Dataset content START

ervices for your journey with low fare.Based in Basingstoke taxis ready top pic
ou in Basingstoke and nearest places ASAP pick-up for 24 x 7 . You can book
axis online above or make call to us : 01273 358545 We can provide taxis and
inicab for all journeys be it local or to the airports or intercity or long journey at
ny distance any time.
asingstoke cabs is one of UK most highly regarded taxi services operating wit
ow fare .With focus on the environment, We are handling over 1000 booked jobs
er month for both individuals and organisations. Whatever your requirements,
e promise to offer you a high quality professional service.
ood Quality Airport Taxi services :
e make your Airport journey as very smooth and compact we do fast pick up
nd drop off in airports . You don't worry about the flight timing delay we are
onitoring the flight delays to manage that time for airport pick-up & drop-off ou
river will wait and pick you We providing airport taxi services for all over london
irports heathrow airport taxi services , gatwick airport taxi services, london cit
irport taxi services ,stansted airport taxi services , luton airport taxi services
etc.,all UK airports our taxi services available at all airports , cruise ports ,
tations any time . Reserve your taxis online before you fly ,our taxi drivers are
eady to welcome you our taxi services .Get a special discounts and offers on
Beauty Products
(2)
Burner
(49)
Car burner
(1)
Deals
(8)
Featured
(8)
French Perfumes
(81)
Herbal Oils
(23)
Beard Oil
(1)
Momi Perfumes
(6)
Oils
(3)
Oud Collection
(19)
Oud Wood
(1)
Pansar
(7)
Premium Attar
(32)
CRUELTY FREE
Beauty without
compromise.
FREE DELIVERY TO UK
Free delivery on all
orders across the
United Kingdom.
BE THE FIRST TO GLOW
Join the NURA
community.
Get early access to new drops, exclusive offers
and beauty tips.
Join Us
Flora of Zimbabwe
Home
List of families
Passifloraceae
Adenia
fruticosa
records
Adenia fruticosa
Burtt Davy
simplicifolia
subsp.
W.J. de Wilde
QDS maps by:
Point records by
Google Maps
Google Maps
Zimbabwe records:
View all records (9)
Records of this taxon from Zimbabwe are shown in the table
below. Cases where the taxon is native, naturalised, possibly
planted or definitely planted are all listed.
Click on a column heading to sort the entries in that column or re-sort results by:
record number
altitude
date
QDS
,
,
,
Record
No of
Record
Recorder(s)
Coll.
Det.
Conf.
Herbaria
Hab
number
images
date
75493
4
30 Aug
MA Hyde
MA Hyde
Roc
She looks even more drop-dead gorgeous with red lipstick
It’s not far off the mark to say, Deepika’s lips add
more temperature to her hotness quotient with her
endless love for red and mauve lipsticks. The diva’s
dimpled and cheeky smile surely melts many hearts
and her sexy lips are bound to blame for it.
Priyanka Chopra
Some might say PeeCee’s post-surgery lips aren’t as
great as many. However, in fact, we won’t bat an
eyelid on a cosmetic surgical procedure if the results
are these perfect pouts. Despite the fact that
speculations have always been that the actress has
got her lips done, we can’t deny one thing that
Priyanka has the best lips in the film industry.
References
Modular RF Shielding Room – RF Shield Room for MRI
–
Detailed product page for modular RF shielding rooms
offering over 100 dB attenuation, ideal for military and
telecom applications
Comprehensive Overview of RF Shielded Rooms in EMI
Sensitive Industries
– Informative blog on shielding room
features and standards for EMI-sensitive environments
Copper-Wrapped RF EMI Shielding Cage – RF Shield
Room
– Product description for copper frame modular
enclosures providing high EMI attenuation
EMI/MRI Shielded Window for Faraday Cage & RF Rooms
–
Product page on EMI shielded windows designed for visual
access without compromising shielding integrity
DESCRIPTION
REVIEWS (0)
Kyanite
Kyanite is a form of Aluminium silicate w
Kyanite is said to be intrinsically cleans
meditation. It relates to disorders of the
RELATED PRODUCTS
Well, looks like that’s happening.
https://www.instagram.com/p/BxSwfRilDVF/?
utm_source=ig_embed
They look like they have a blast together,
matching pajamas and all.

Dataset content END

Work request>
Would you transcribe every entry exactly?

Solution>
ervices for your journey with low fare.Based in Basingstoke taxis ready top pic
ou in Basingstoke and nearest places ASAP pick-up for 24 x 7 . You can book
axis online above or make call to us : 01273 358545 We can provide taxis and
inicab for all journeys be it local or to the airports or intercity or long journey at
ny distance any time.
asingstoke cabs is one of UK most highly regarded taxi services operating wit
ow fare .With focus on the environment, We are handling over 1000 booked jobs
er month for both individuals and organisations. Whatever your requirements,
e promise to offer you a high quality professional service.
ood Quality Airport Taxi services :
e make your Airport journey as very smooth and compact we do fast pick up
nd drop off in airports . You don't worry about the flight timing delay we are
onitoring the flight delays to manage that time for airport pick-up & drop-off ou
river will wait and pick you We providing airport taxi services for all over london
irports heathrow airport taxi services , gatwick airport taxi services, london cit
irport taxi services ,stansted airport taxi services , luton airport taxi services
etc.,all UK airports our taxi services available at all airports , cruise ports ,
tations any time . Reserve your taxis online before you fly ,our taxi drivers are
eady to welcome you our taxi services .Get a special discounts and offers on
Beauty Products
(2)
Burner
(49)
Car burner
(1)
Deals
(8)
Featured
(8)
French Perfumes
(81)
Herbal Oils
(23)
Beard Oil
(1)
Momi Perfumes
(6)
Oils
(3)
Oud Collection
(19)
Oud Wood
(1)
Pansar
(7)
Premium Attar
(32)
CRUELTY FREE
Beauty without
compromise.
FREE DELIVERY TO UK
Free delivery on all
orders across the
United Kingdom.
BE THE FIRST TO GLOW
Join the NURA
community.
Get early access to new drops, exclusive offers
and beauty tips.
Join Us
Flora of Zimbabwe
Home
List of families
Passifloraceae
Adenia
fruticosa
records
Adenia fruticosa
Burtt Davy
simplicifolia
subsp.
W.J. de Wilde
QDS maps by:
Point records by
Google Maps
Google Maps
Zimbabwe records:
View all records (9)
Records of this taxon from Zimbabwe are shown in the table
below. Cases where the taxon is native, naturalised, possibly
planted or definitely planted are all listed.
Click on a column heading to sort the entries in that column or re-sort results by:
record number
altitude
date
QDS
,
,
,
Record
No of
Record
Recorder(s)
Coll.
Det.
Conf.
Herbaria
Hab
number
images
date
75493
4
30 Aug
MA Hyde
MA Hyde
Roc
She looks even more drop-dead gorgeous with red lipstick
It’s not far off the mark to say, Deepika’s lips add
more temperature to her hotness quotient with her
endless love for red and mauve lipsticks. The diva’s
dimpled and cheeky smile surely melts many hearts
and her sexy lips are bound to blame for it.
Priyanka Chopra
Some might say PeeCee’s post-surgery lips aren’t as
great as many. However, in fact, we won’t bat an
eyelid on a cosmetic surgical procedure if the results
are these perfect pouts. Despite the fact that
speculations have always been that the actress has
got her lips done, we can’t deny one thing that
Priyanka has the best lips in the film industry.
References
Modular RF Shielding Room – RF Shield Room for MRI
–
Detailed product page for modular RF shielding rooms
offering over 100 dB attenuation, ideal for military and
telecom applications
Comprehensive Overview of RF Shielded Rooms in EMI
Sensitive Industries
– Informative blog on shielding room
features and standards for EMI-sensitive environments
Copper-Wrapped RF EMI Shielding Cage – RF Shield
Room
– Product description for copper frame modular
enclosures providing high EMI attenuation
EMI/MRI Shielded Window for Faraday Cage & RF Rooms
–
Product page on EMI shielded windows designed for visual
access without compromising shielding integrity
DESCRIPTION
REVIEWS (0)
Kyanite
Kyanite is a form of Aluminium silicate w
Kyanite is said to be intrinsically cleans
meditation. It relates to disorders of the
RELATED PRODUCTS
Well, looks like that’s happening.
https://www.instagram.com/p/BxSwfRilDVF/?
utm_source=ig_embed
They look like they have a blast together,
matching pajamas and all.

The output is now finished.